__DATASET CONTENT__

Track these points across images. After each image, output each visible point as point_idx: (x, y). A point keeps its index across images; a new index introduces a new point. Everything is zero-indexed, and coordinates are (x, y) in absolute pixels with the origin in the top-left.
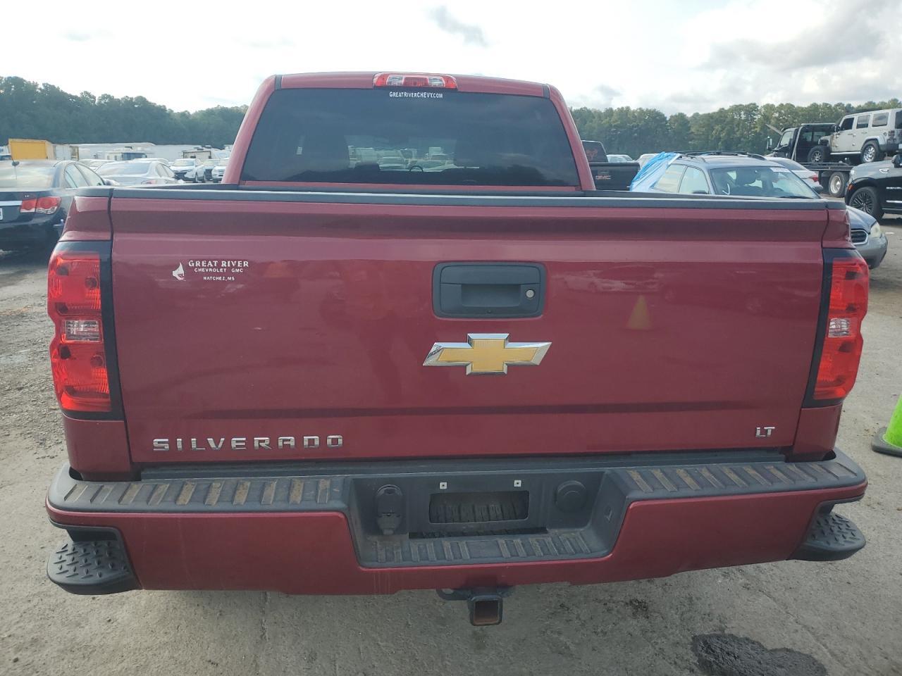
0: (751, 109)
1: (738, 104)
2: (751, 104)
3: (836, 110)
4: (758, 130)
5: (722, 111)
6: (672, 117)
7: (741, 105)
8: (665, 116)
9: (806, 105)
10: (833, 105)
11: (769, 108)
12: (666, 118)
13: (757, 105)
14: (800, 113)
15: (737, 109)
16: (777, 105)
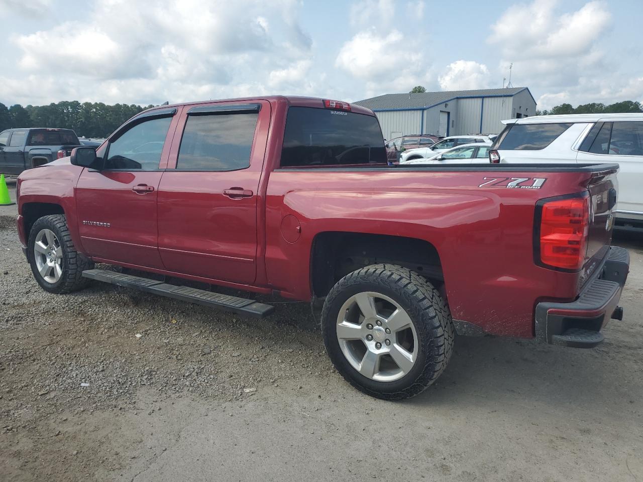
0: (75, 105)
1: (65, 101)
2: (75, 101)
3: (132, 109)
4: (83, 119)
5: (53, 104)
6: (11, 107)
7: (67, 102)
8: (6, 106)
9: (112, 104)
10: (129, 106)
11: (88, 105)
12: (7, 108)
13: (79, 102)
14: (110, 110)
15: (65, 104)
16: (93, 103)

__WORK TO COMPLETE__
Each line from the line containing "8: (665, 116)" through the last line above must be written out exactly, and every picture must be omitted.

__ANSWER TO THE EXERCISE__
8: (665, 116)
9: (806, 105)
10: (833, 105)
11: (769, 108)
12: (666, 118)
13: (757, 105)
14: (800, 113)
15: (737, 109)
16: (777, 105)
0: (75, 105)
1: (65, 101)
2: (75, 101)
3: (132, 109)
4: (83, 119)
5: (53, 104)
6: (11, 107)
7: (67, 102)
8: (6, 106)
9: (112, 104)
10: (129, 106)
11: (88, 105)
12: (7, 108)
13: (79, 102)
14: (110, 110)
15: (65, 104)
16: (93, 103)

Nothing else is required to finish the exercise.